Alıntı metin:
=====
Endüstri 4.0

Birinci Endüstri Devrimi

1760-1830 arasındaki dönemi etkileyen Birinci Endüstri Devrimi (Sanayi Devrimi), İngiltere’deki dokuma tezgahlarının mekanikleşmesiyle etkisini göstermeye başladı. Bu kapsamda odunun yerine maden kömürünün ve buharın kullanılması sonucunda hareket gücünün artırılması, makineleşmeyi ve üretimin fabrikalara taşınmasını doğurdu. Eski model aile şirketleri ve küçük imalathaneler, yerini büyük fabrikalara bıraktı. Temelde İngiltere ile sınırlı kalan Birinci Endüstri Devrimi,
çok sermaye gerektirmeyen tekstil gibi hafif sanayiden sonra, teknolojik gelişmelerin peş peşe yaşanması ve üretim konusundaki bilgi birikiminin artmasıyla birlikte ağır sanayiyi de etkiledi.
Makineleşme Çağı olarak anılan 18. ve 19. yüzyıl arasındaki bu dönemde, yeni icatlar sayesinde kömürün yanı sıra buharın da enerji kaynağı olarak kullanılmaya başlaması makinelerin yaygınlaşmasında önemli rol oynadı. Aynı şekilde buhar, kömür ve demirin enerji kaynağı ve ham
madde olarak birlikte kullanılmaları demir yolu gelişimine de hız kazandırdı. Bu sayede makinelerle hem ham maddelerin hem de daha çeşitli, hızlı ve çok miktarda üretilen ürünlerin daha uzak yerlere taşınması ve Endüstri Devrimi’ nin Avrupa’da yayılması mümkün oldu. Birinci Endüstri Devrimi’ yle birlikte İngiltere’deki tezgah işçiliğinin makineleşmesi, üretim biçiminin ve buna bağlı
olarak sosyoekonomik yapının değişmesini sağlarken, buhar gücü teknolojisinin basım işlerinde kullanılmaya başlaması da kültür ve iletişim alanında farklı gelişmelere yol açtı. Birinci Endüstri Devrimi, dünyanın “daha küçük ve birbirine daha entegre” bir yer haline gelmesinin önemli
adımlarından biri oldu.
=====
Gösterilen bilgiler:
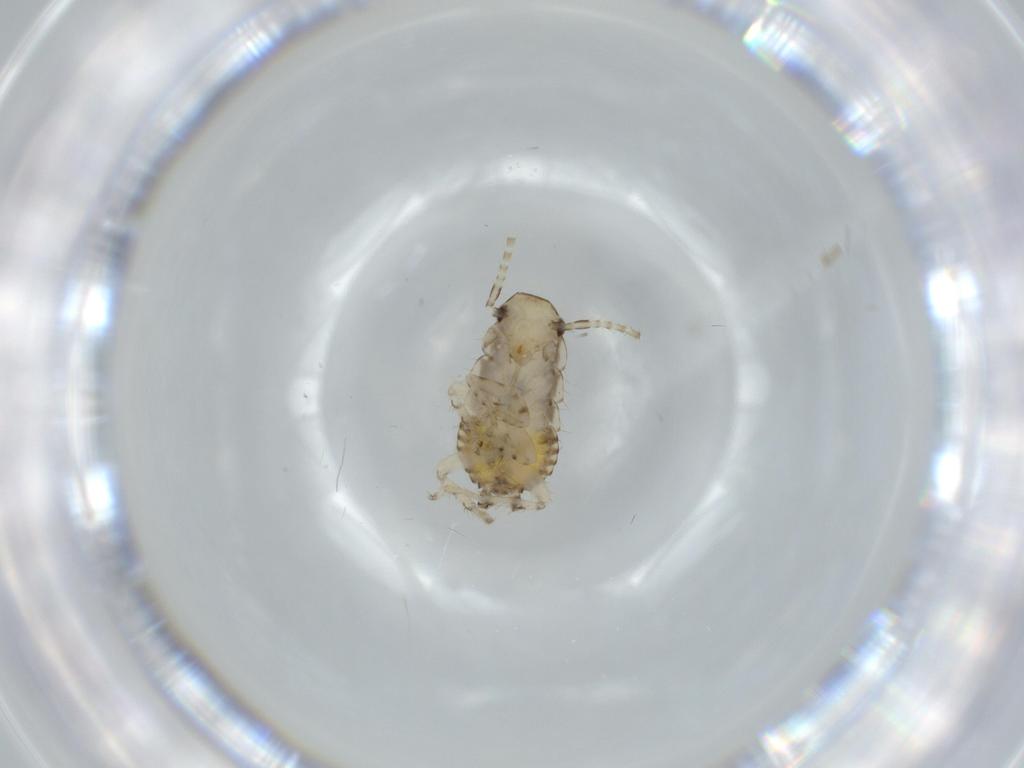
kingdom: Animalia
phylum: Arthropoda
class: Insecta
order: Blattodea
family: Ectobiidae
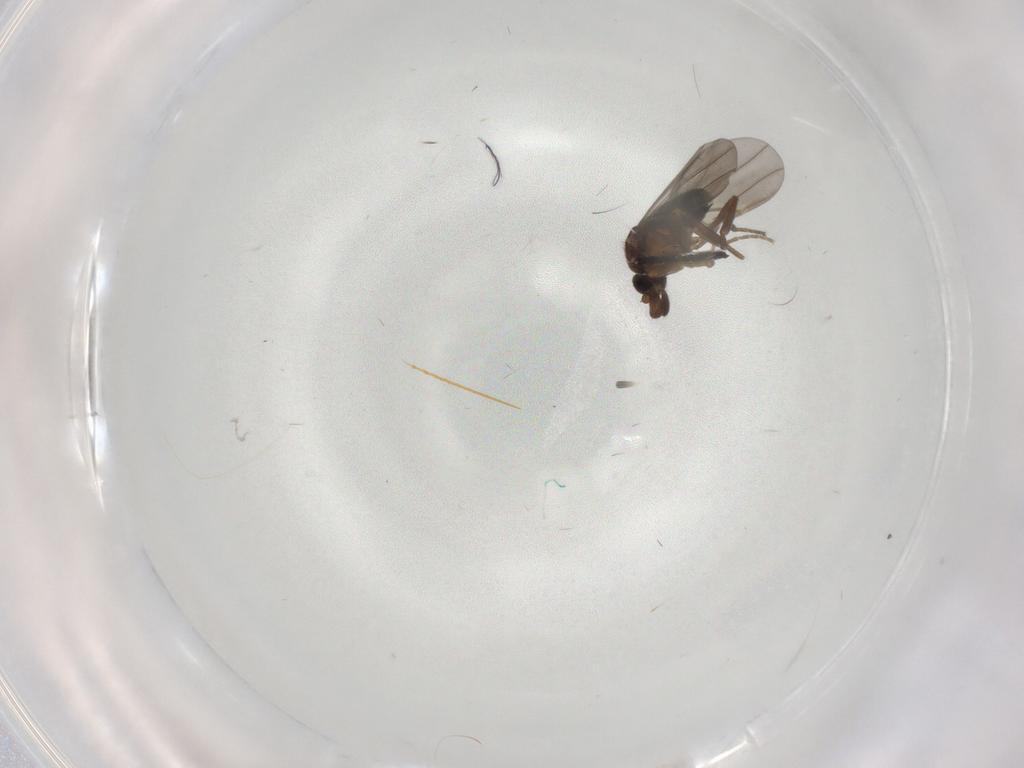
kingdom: Animalia
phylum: Arthropoda
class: Insecta
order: Diptera
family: Phoridae
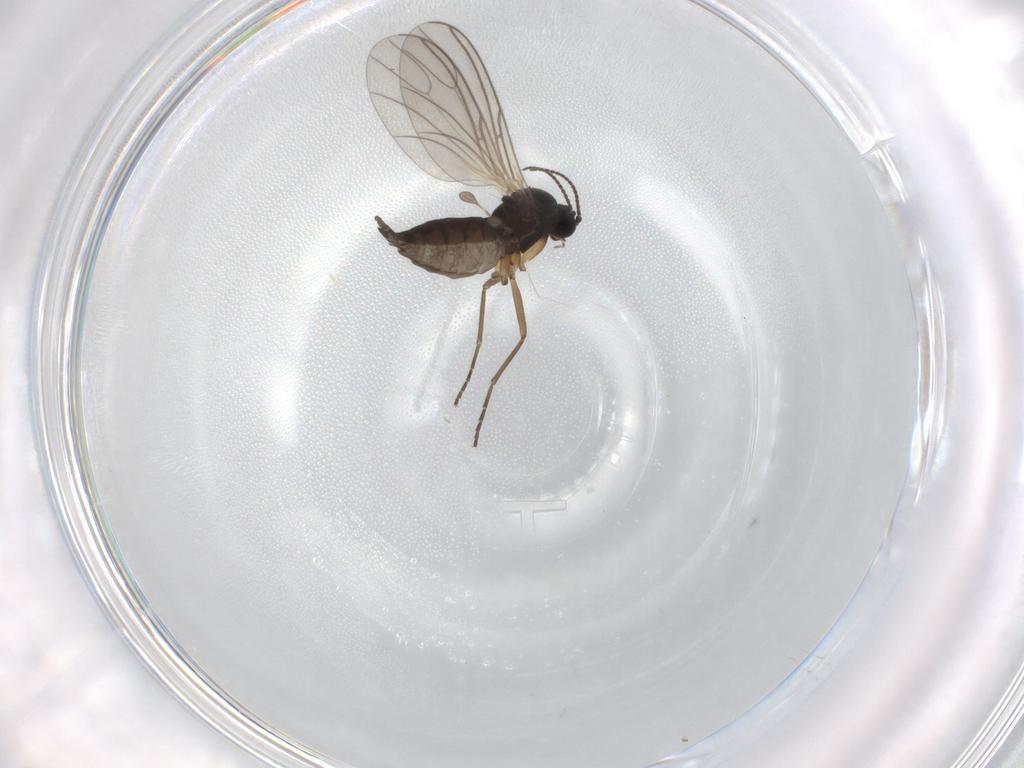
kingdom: Animalia
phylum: Arthropoda
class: Insecta
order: Diptera
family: Sciaridae
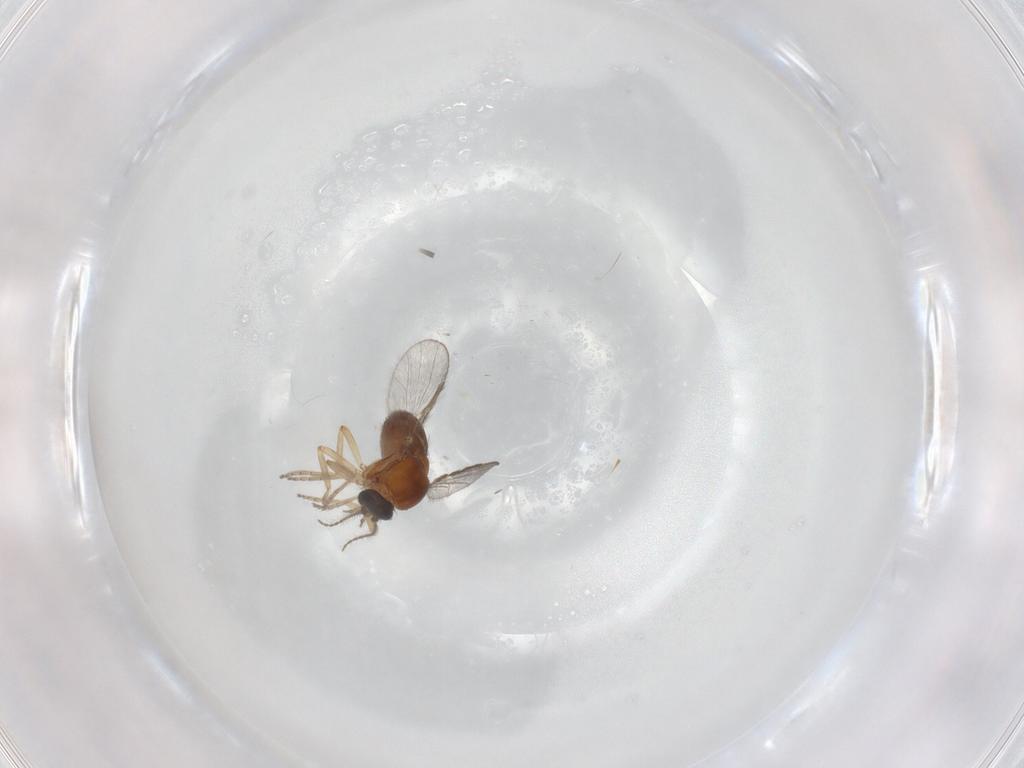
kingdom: Animalia
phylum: Arthropoda
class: Insecta
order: Diptera
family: Ceratopogonidae
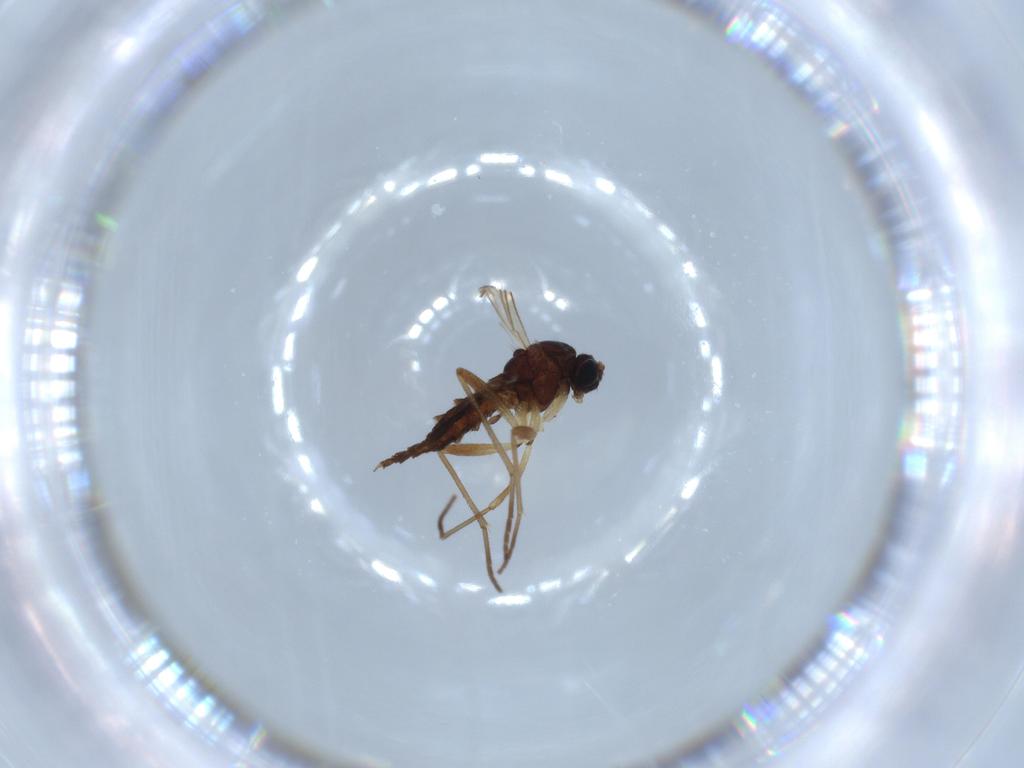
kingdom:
=====
Amaç 1: Birinci Endüstri Devrimi metnine göre bu devrim hangi yıllar arasındaki dönemi etkilemiştir?
Amaç 2: Birinci Endüstri Devrimi metninin "1760-1830 arasındaki dönemi" sözcükleriyle başlayıp "sanayiyi de etkiledi." sözcükleriyle biten bölümünü hiç değiştirmeden alıntılayın.
Öğelerin Birinci Endüstri Devrimi metniyle bir ilgisi yoktur.

Alıştırma çözümü 1: 1760-1830 arasındaki dönemi etkilemiştir.

Alıştırma çözümü 2:
1760-1830 arasındaki dönemi etkileyen Birinci Endüstri Devrimi (Sanayi Devrimi), İngiltere’deki dokuma tezgahlarının mekanikleşmesiyle etkisini göstermeye başladı. Bu kapsamda odunun yerine maden kömürünün ve buharın kullanılması sonucunda hareket gücünün artırılması, makineleşmeyi ve üretimin fabrikalara taşınmasını doğurdu. Eski model aile şirketleri ve küçük imalathaneler, yerini büyük fabrikalara bıraktı. Temelde İngiltere ile sınırlı kalan Birinci Endüstri Devrimi,
çok sermaye gerektirmeyen tekstil gibi hafif sanayiden sonra, teknolojik gelişmelerin peş peşe yaşanması ve üretim konusundaki bilgi birikiminin artmasıyla birlikte ağır sanayiyi de etkiledi.